EXERCISE:
Look below. Copy each line that has "pixels" in it.
Segment Start: RECORDS FOR THE TASK
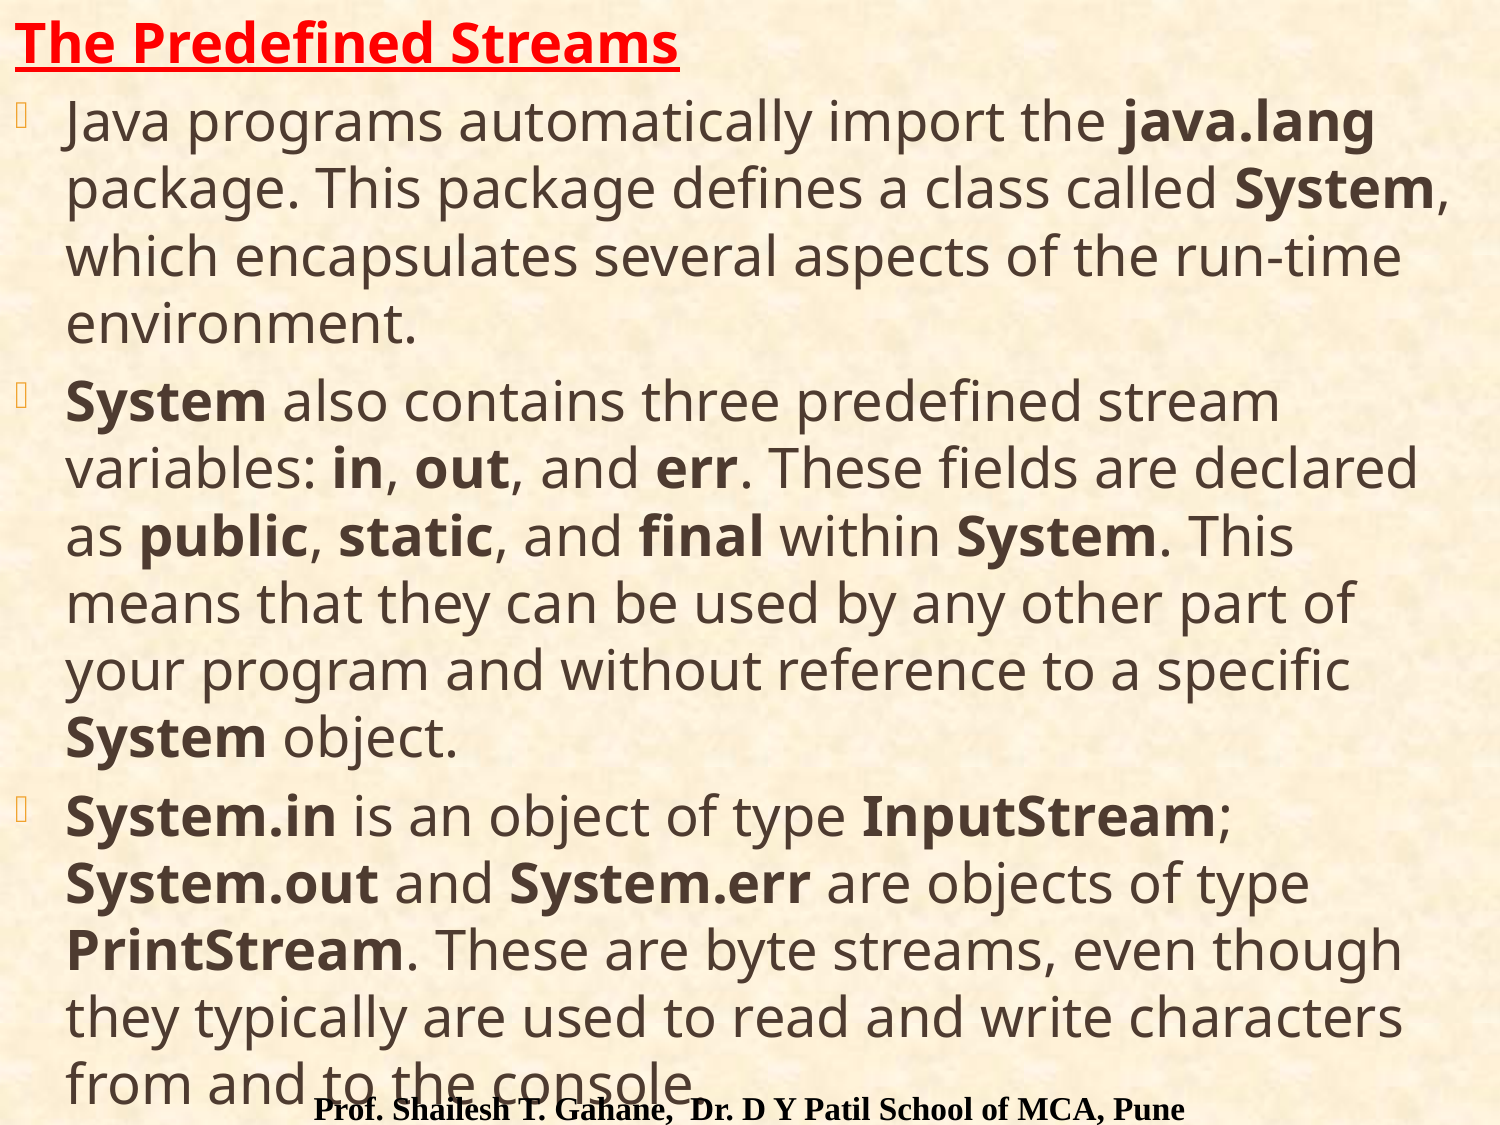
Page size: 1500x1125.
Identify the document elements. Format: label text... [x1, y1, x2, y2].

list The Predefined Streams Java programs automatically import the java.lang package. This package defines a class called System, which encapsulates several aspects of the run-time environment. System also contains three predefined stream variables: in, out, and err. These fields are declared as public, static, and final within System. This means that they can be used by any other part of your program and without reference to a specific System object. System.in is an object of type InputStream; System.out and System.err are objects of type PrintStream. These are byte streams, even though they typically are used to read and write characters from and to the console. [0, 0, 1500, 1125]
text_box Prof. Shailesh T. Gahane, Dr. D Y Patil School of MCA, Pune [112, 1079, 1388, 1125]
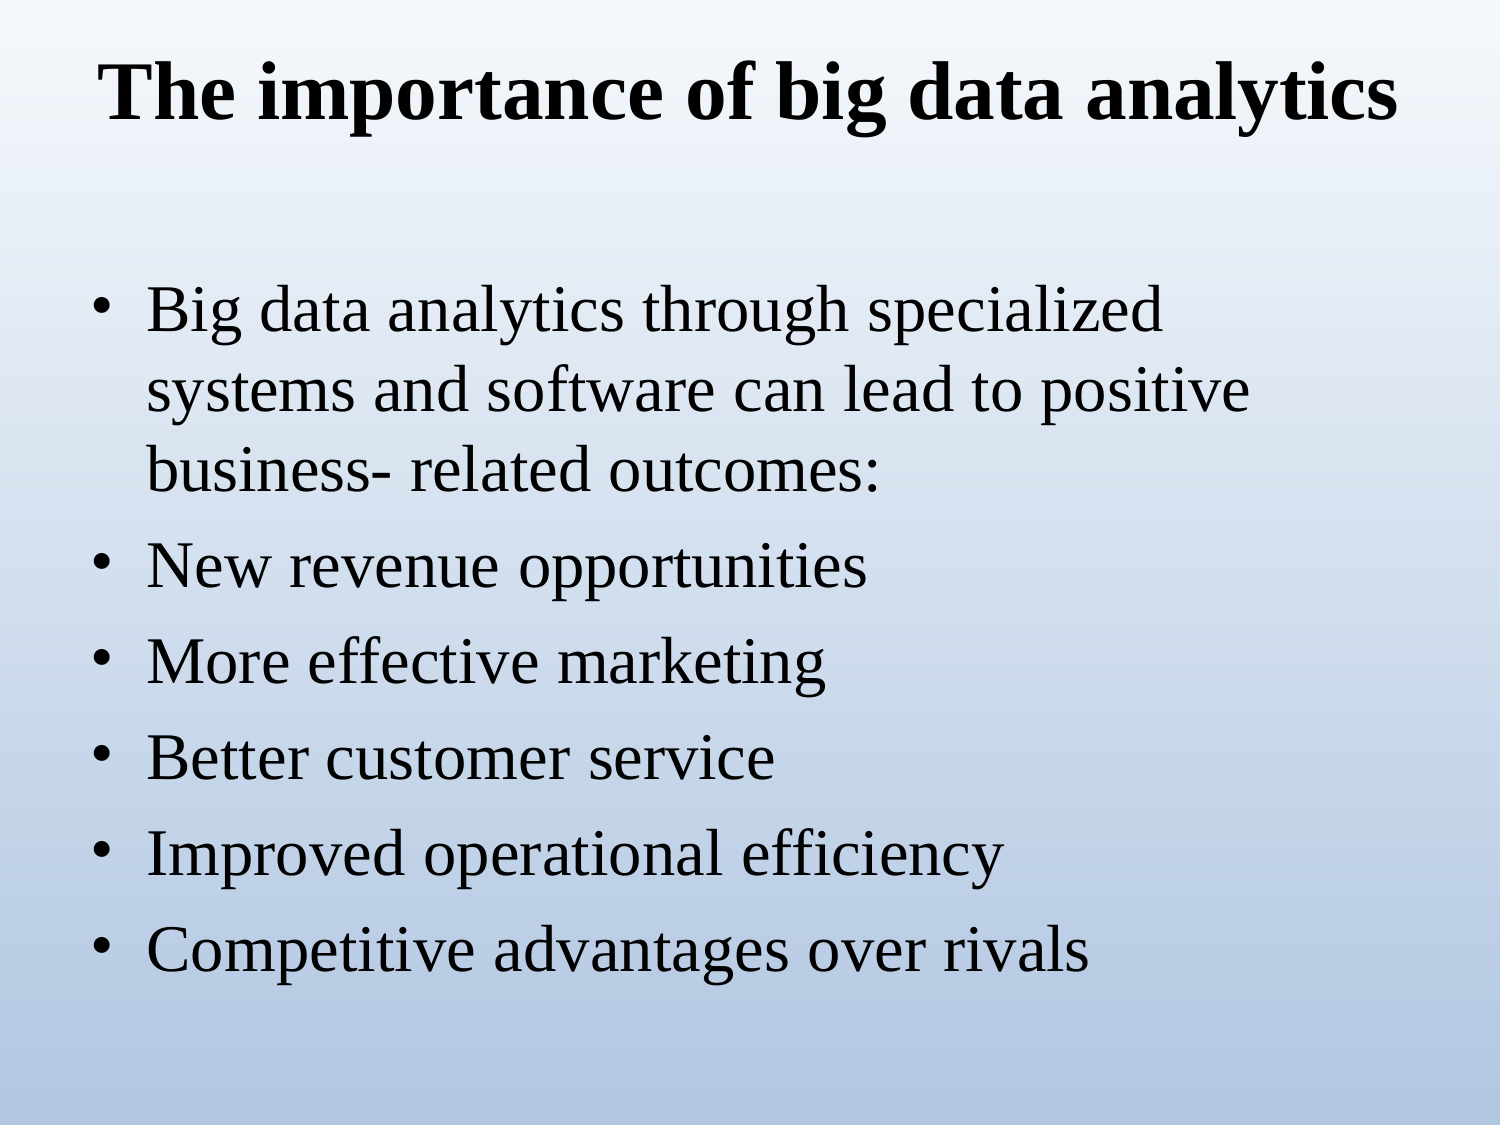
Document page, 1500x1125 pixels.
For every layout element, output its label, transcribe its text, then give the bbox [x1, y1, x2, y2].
Segment End: RECORDS FOR THE TASK
Segment Start: RECORDS FOR THE TASK
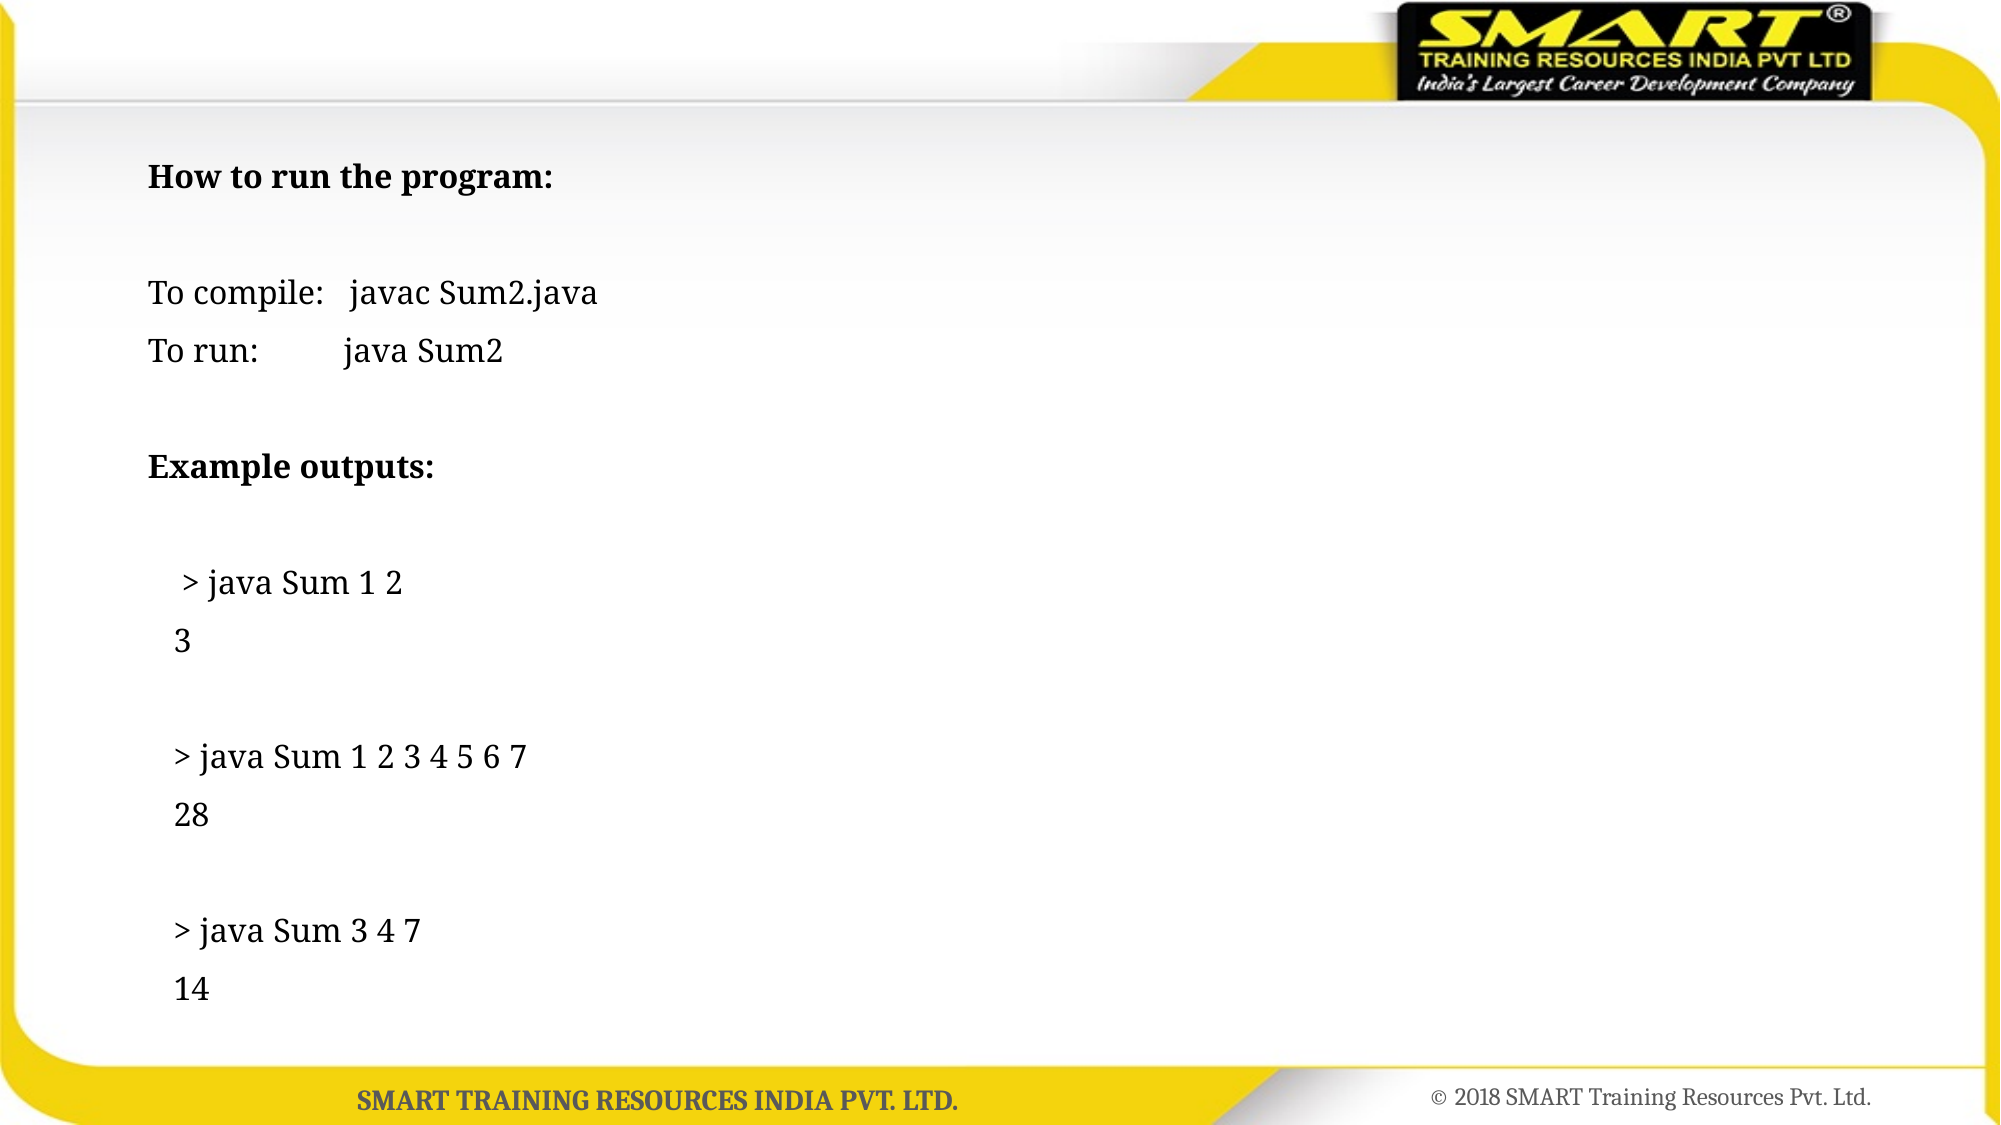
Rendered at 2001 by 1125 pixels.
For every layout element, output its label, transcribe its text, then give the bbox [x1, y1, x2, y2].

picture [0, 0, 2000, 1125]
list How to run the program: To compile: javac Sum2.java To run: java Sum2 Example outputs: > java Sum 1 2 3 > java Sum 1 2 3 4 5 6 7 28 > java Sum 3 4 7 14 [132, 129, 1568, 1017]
Segment End: RECORDS FOR THE TASK
TASK ANSWER:
Document page, 1500x1125 pixels.
Rendered at 2001 by 1125 pixels.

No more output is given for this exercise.